Provided passage
= Patrick Blower =

British cartoonist (born 1959)

Patrick Blower (born 10 January 1959) is a British editorial cartoonist and painter whose work appears predominantly in the Daily Telegraph where he is the current chief political cartoonist. In 2023 he won the Political Cartoon Society’s Award for Political Cartoonist of the Year. He uses Blower mononymously when signing his cartoons for publication.

== Biography ==
=== Early life and education ===
Patrick Blower was born in Brussels to an English architect father, Michael Blower and a Belgian mother, Bernadette (nee Muûls) who met whilst both were working at Brussels World's Fair in 1958. He is the eldest of six children and was educated at Farnham Grammar School and University College London where he read English Literature. In 2008 he gained an MA in Art & Space at Kingston University. He is a fluent French speaker.

=== Cartoons and illustration ===
Soon after university, he spent time in the US, developing his painting and travelling across the country, drawing his experience. His first published commission appeared in the East Village Eye.

Problem details
Where did Patrick Blower's first published commission appear, according to the cartoonist biography?

Extracted information
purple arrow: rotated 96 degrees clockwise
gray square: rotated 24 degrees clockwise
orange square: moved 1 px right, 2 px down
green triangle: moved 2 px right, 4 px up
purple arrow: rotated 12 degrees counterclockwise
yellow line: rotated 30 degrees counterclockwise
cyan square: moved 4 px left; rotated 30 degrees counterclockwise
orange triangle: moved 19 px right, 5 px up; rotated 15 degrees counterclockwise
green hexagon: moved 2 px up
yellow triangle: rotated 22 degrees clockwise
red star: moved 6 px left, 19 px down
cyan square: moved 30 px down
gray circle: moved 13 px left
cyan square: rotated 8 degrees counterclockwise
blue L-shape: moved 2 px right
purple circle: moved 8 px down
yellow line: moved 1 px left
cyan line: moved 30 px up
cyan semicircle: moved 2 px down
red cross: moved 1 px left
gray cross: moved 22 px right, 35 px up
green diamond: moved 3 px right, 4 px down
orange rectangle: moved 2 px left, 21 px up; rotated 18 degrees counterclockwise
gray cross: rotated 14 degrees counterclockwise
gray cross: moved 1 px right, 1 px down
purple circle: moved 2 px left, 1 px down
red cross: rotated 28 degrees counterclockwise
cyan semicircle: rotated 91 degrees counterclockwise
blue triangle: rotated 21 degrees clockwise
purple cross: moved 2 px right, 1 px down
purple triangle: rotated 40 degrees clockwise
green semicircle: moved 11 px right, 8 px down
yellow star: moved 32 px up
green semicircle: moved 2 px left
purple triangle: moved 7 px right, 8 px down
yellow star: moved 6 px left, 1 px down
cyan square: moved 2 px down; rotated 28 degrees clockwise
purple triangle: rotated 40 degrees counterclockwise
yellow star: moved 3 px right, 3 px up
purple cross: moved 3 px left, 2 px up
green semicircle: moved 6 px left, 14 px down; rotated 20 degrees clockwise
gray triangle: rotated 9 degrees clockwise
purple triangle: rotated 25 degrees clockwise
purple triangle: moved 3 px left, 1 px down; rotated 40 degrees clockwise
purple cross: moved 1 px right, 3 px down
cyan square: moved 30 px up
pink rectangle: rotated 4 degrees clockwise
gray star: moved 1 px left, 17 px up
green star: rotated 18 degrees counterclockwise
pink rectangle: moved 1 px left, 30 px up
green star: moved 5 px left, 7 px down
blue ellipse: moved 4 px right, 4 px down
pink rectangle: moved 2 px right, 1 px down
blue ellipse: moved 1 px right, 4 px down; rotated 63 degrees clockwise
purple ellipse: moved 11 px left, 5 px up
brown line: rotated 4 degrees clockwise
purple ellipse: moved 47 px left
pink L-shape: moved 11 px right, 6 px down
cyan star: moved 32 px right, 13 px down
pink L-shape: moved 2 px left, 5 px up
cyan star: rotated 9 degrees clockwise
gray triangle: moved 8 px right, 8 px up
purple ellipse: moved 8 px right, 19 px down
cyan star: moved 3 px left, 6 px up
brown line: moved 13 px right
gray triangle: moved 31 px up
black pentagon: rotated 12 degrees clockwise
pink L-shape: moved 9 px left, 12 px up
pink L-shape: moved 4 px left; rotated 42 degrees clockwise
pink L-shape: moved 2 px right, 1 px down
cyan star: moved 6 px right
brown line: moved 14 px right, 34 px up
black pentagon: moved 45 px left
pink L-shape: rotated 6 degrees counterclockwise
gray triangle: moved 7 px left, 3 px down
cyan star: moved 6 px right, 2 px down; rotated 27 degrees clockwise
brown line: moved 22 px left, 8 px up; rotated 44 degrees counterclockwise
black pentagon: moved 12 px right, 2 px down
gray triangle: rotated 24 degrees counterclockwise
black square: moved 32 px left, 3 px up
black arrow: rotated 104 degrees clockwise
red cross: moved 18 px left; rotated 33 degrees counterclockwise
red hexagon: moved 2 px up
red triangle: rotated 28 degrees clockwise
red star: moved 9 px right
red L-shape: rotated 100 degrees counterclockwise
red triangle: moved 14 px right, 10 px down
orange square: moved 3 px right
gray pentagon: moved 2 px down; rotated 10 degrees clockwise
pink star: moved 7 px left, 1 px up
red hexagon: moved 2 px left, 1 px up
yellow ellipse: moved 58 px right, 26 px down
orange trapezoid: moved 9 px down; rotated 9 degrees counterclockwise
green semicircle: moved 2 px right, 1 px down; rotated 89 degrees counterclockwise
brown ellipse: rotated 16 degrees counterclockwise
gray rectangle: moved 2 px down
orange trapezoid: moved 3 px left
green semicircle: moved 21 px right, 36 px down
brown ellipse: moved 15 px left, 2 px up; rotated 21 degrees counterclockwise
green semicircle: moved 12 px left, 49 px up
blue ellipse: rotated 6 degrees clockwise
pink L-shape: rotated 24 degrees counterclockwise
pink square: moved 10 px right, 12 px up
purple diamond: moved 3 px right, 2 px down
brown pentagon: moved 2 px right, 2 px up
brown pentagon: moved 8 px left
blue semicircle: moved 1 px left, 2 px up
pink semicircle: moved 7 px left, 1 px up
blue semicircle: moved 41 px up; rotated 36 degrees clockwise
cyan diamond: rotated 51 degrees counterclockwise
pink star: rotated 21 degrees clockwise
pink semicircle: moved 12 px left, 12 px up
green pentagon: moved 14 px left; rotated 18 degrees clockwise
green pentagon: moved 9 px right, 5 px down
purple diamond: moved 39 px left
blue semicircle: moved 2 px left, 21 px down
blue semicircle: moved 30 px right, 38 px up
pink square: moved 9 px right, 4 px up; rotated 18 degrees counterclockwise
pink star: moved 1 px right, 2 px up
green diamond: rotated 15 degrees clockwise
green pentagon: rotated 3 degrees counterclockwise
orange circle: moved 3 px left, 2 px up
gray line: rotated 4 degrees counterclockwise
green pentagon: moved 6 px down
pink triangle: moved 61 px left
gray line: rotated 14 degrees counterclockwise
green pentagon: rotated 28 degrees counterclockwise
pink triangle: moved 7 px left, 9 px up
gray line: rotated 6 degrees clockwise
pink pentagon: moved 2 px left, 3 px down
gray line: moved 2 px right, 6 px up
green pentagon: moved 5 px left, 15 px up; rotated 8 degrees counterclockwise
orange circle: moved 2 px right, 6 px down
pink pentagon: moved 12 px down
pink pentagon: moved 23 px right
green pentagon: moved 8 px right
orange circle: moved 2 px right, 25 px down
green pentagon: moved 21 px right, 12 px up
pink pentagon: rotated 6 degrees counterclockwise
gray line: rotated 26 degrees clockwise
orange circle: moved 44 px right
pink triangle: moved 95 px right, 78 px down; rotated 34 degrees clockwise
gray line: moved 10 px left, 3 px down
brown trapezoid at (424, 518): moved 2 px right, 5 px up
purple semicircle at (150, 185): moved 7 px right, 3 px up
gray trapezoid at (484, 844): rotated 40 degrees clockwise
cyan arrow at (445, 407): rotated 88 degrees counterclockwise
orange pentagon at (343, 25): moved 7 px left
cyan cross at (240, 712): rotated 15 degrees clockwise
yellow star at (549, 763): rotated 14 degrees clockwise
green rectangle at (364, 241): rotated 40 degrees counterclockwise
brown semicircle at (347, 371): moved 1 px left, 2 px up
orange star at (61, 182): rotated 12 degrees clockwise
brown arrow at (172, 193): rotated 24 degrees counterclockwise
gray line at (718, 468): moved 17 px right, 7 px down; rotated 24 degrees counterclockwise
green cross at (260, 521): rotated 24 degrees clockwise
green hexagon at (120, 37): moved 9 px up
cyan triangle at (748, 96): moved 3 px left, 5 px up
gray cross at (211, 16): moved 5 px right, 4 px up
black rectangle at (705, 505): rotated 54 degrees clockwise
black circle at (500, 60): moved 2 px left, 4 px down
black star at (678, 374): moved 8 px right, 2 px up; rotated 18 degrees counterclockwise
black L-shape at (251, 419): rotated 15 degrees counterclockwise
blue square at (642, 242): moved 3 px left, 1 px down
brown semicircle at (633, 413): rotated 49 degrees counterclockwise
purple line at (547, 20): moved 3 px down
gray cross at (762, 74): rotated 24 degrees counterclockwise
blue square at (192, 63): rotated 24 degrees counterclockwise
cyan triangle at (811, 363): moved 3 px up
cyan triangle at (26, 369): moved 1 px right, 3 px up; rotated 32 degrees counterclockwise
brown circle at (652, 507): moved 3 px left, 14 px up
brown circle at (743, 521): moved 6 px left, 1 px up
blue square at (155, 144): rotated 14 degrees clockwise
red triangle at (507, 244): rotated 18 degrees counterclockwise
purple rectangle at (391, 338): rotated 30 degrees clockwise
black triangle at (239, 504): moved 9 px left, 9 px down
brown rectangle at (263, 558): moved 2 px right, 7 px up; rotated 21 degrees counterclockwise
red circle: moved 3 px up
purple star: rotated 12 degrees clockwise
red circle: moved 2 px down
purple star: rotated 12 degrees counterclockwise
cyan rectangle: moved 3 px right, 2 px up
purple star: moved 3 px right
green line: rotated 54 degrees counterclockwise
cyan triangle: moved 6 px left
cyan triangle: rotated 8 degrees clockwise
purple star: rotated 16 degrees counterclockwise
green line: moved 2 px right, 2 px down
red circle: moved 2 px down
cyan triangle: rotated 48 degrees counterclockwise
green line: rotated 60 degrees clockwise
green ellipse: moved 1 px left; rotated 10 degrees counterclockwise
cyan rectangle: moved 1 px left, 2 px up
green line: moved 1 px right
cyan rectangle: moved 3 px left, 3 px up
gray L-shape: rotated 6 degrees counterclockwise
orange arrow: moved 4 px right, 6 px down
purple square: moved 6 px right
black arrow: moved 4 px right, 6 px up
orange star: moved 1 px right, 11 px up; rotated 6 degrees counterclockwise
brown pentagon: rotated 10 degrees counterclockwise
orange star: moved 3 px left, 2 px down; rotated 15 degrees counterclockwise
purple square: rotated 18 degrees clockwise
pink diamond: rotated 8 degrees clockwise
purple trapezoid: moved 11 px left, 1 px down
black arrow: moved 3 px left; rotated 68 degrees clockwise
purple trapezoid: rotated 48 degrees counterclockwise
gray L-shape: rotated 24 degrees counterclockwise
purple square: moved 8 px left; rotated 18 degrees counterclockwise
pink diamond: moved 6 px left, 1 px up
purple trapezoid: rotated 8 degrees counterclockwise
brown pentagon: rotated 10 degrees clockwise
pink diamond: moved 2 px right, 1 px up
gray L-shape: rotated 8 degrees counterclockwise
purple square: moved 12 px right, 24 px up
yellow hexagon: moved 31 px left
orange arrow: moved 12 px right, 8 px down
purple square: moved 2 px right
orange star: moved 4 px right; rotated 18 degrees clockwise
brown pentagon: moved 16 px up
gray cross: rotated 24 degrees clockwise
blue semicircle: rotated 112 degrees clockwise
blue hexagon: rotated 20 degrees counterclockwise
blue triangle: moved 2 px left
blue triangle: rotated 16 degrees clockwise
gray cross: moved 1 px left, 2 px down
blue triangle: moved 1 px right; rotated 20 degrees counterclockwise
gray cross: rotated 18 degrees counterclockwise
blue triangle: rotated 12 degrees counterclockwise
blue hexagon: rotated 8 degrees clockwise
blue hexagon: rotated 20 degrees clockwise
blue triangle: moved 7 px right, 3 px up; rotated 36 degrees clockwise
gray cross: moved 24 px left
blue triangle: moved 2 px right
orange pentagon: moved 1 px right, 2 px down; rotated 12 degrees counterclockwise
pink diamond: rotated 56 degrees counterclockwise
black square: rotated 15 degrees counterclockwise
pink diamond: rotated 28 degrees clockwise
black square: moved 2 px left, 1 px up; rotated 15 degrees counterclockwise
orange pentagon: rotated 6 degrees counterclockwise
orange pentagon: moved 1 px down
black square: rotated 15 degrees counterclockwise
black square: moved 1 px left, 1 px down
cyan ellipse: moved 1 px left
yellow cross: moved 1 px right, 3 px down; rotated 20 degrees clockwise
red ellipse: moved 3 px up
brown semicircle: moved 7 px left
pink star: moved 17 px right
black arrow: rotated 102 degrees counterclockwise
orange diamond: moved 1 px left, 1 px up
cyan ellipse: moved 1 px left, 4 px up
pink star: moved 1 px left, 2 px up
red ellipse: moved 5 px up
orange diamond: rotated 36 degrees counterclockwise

Written solution
In the East Village Eye.